Etisalat opted to leave the Indian market after the country's supreme court cancelled 122 second-generation, or 2G, licences, this year. They were issued to companies in 2008 but were cancelled because of a corruption scandal surrounding the sale of the licences. In February, Etisalat reported an impairment charge of Dh3.04bn because of the cancellation. Etisalat in March filed proceedings to the Bombay High Court for the winding up of its telecommunications business in India, which is an ongoing process. Etisalat declined to comment on its India venture.

Meanwhile, Emaar MGF was launched in 2005 as a joint venture between Emaar and MGF Development with the aim of focusing on high-end residential communities similar to some of the projects Emaar has developed in Dubai. But last year, Emaar reported a 2bn rupee loss in India for the previous fiscal year.

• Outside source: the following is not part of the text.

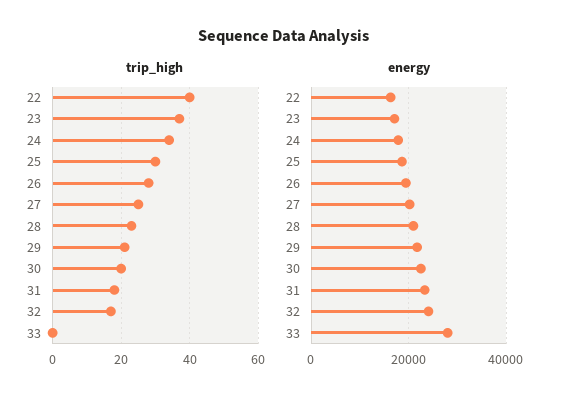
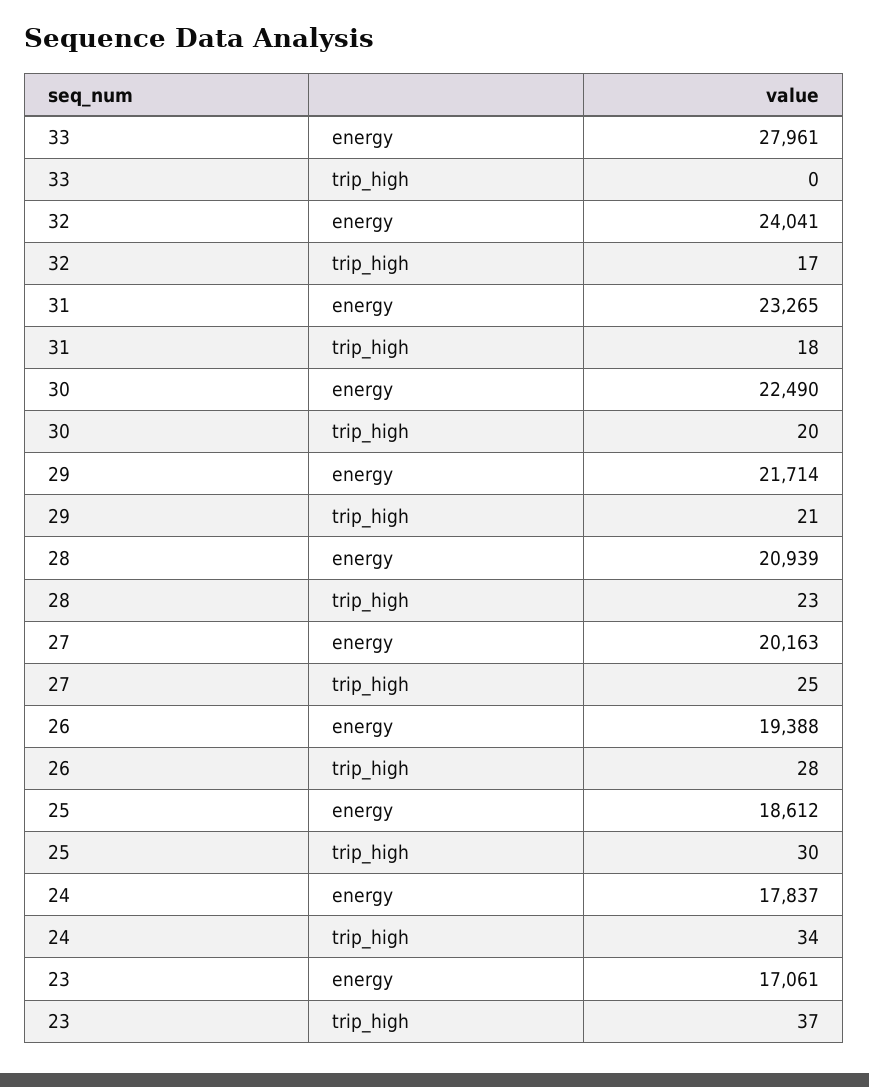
trip_high, 22: 40 -> none
energy, 22: 16000 -> none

This loss included a 1.1bn rupee write-off on the sale of an investment in a Kolkata hotel project. Emaar MGF was also blamed by the Indian government for allegedly poor-quality construction and delays when it took on the Commonwealth Games village contract and became embroiled in a legal dispute with the Delhi Development Authority.

Emaar MGF has also struggled in its fund-raising efforts in the market and has scrapped repeated attempts to launch an initial public offering because of weak sentiment.

UAE retailers, meanwhile, seem to be having a better time and are ploughing ahead with expansion in India. Landmark Group recently announced a tie-up with Krispy Kreme, a coffee and doughnut chain, to take the brand to India.

LuLu Group, a supermarket chain based in the UAE, is building a huge development in Kochi, Kerala. The mall is slated to open by the end of this year.

"The project, which has a total investment of [16bn] rupees, envisages direct job opportunities for 8,000 people and indirect employment for more than 20,000 people," says V Nandakumar, a spokesman for the LuLu Group.

The group has further plans for India and intends to invest 40bn rupees in total in India over the next two years, Mr Nandakumar says.

"We have just commenced work on building India's largest convention centre and five-star hotel in association with Grand Hyatt at Bolghati, Kochi," he says.

"The construction of a logistic centre and cold-storage facility has begun and is expected to be operational in six months. Work is progressing on another convention centre in Calicut."

It seems the problems for UAE entities setting up in India are outweighed by the potential benefits.